─── QUOTED PASSAGE
Hi All,
I've written a problem in which the answer to a part should be something like -5a + 9. (Full source below.) The expected answer for that part is controlled by this line:
$limit2 = Compute("a*$xval+$c2")->reduce();
I've noticed that if I use
$limit2 = Compute("a$xval+$c2")->reduce();
Then WW expects a-5+9 (and counts -5a+9 as incorrect but a+4 as correct).
On the other hand, if I use
a($xval), ${xval}a, etc, then it interprets this implied multiplication correctly. Similarly, the implied multiplication in this line
$f2 = Compute("ax + $c2")->reduce();
seems to work ok - it displays correctly and does what is intended if I pass it values for a and x.
So, I expected my original "a$xval" to be interpreted as implied multiplication. It wasn't, so I'm asking if this is the intended behavior, if I'm doing something wrong, etc.
Thanks,
Jason
DOCUMENT();
loadMacros(
"PGstandard.pl", # Standard macros for PG language
"MathObjects.pl",
"contextCurrency.pl",
"PGchoicemacros.pl",
#"source.pl", # allows code to be displayed on certain sites.
#"PGcourse.pl", # Customization file for the course
);
# Print problem number and point value (weight) for the problem
TEXT(beginproblem());
# Show which answers are correct and which ones are incorrect
$showPartialCorrectAnswers = 1;
##############################################################
#
# Setup
#
#
Context("Numeric");
Context()->variables->add(a=>'Real');
$c1 = non_zero_random(-9,9,1);
$c2 = non_zero_random(-9,9,1);
$xval = non_zero_random(-9,9,1);
$f1 = Compute("x^2 + $c1")->reduce();
$f2 = Compute("ax + $c2")->reduce();
$limit1 = $f1->eval(x=>$xval);
$limit2 = Compute("${xval}a+$c2")->reduce();
$a = ($limit1 - $c2)/$xval;
$i = random(0,3,1);
sub ineq {
if($i == 0) {
$ineq1 = $LTS;
$ineq2 = $GTS;
$cont = "No";
$extra = "Yes";
return ($ineq1,$ineq2,$cont,$extra);
} elsif($i == 1) {
$ineq1 = $LTS;
$ineq2 = $GTE;
$cont = "Yes";
$extra = "No";
return ($ineq1,$ineq2,$cont,$extra);
} elsif($i == 2) {
$ineq1 = $GTS;
$ineq2 = $LTS;
$cont = "No";
$extra = "Yes";
return ($ineq1,$ineq2,$cont,$extra);
} else {
$ineq1 = $GTS;
$ineq2 = $LTE;
$cont = "Yes";
$extra = "No";
return ($ineq1,$ineq2,$cont,$extra);
}
}
@cases = ineq();
$mc1 = new_multiple_choice();
$mc1->qa("If \(\displaystyle \lim_{x\rightarrow $xval} f(x) = $limit1 \), is \(f(x)\) a continuous function?", "$cases[2]");
$mc1->extra("$cases[3]");
##############################################################
#
# Text
#
#
Context()->texStrings;
BEGIN_TEXT
Let
\[
f(x) = \begin{cases}
$f1 &\text{ if } x \{@cases[0]\} $xval \\
$f2 &\text{ if } x \{@cases[1]\} $xval
\end{cases}
\]
(a) \(\displaystyle \lim_{x\rightarrow $xval^{+}} f(x) = \) \{ans_rule(5)\}
$PAR
(b) \(\displaystyle \lim_{x\rightarrow $xval^{-}} f(x) = \) \{ans_rule(5)\}
$PAR
(c) If we suppose that \(\displaystyle \lim_{x\rightarrow $xval} f(x) = $limit1\), then \(a = \) \{ans_rule(5)\}
$PAR
(d) \{ $mc1->print_q() \}
\{ $mc1->print_a() \}
END_TEXT
Context()->normalStrings;
##############################################################
#
# Answers
#
#
if($i > 1) {
ANS(Real($limit1) -> cmp());
ANS(Formula($limit2) -> cmp());
} else {
ANS(Real($limit2) -> cmp());
ANS(Formula($limit1) -> cmp());
}
ANS(Real($a) -> cmp());
ANS(radio_cmp( $mc1->correct_ans() ) );
ENDDOCUMENT();
This is the expected behavior, not a bug. The problem is in not being entirely clear on how Perl interprets what you have written. When you type
$limit2 = Compute("a$xval+$c2")->reduce();
what happens first is that Perl replaces $xval into the string "a$xval+$c" to produce the string "a-5+9". That gets done before Compute() is called, and so the expression that is used to create the MathObject is "a-5+9" which Compute() correctly interprets as a+4. It has no idea that the -5 comes from a perl variable originally.
──────
─── SUPPLIED DATA
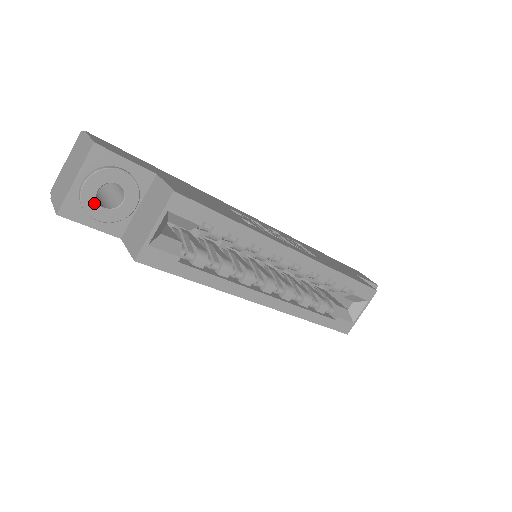
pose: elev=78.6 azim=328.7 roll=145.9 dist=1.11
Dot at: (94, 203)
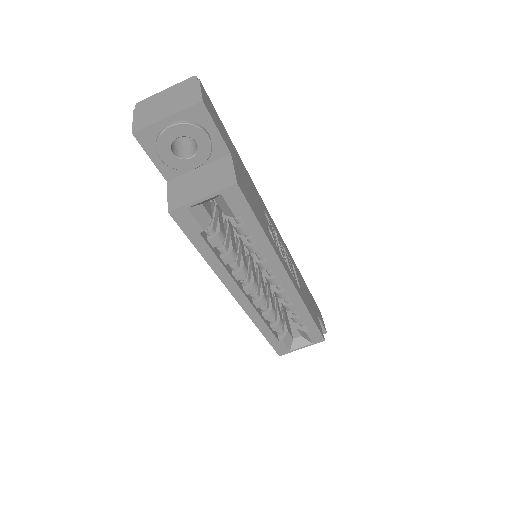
──────
_SET EXERCISE 1_: Condense the reply paragraph beginning "This is the expected behavior" in the thread about implied multiplication into a short bulleted list that keeps its main facts.
_SET EXERCISE 2_: Write the next part of the thread about implied multiplication, starting after its last sentence.

_TASK RESULT 1_:
- The behavior is expected, not a bug. It comes from how Perl reads the line.
- In "a$xval+$c2", Perl first inserts the value of $xval into the string, giving "a-5+9".
- This happens before Compute() is called.
- Compute() receives "a-5+9" and correctly reads it as a+4.
- Compute() has no way of knowing that the -5 originally came from a Perl variable.

_TASK RESULT 2_:
When you use
$limit2 = Compute("a$xval+$c2")->reduce();
however, the string is "a*-5+9", which is -5a+9. Alternatively,
$limit2 = Compute("a($xval)+$c2")->reduce();
produces "a(-5)+9" which again is -5a+9, and similarly for the other forms.
Had you used a MathObject Real object rather than a Perl real, then it would have inserted the parentheses automatically itself, and it would have worked as you expected, but Perl reals don't. That is, if you had used
$c2 = Real(non_zero_random(-9,9,1));
$xval = Real(non_zero_random(-9,9,1));
$limit2 = Compute("a$xval+$c2")->reduce();
you would have gotten "a(-5)+9", which would have done what you wanted.
Hope that clears things up.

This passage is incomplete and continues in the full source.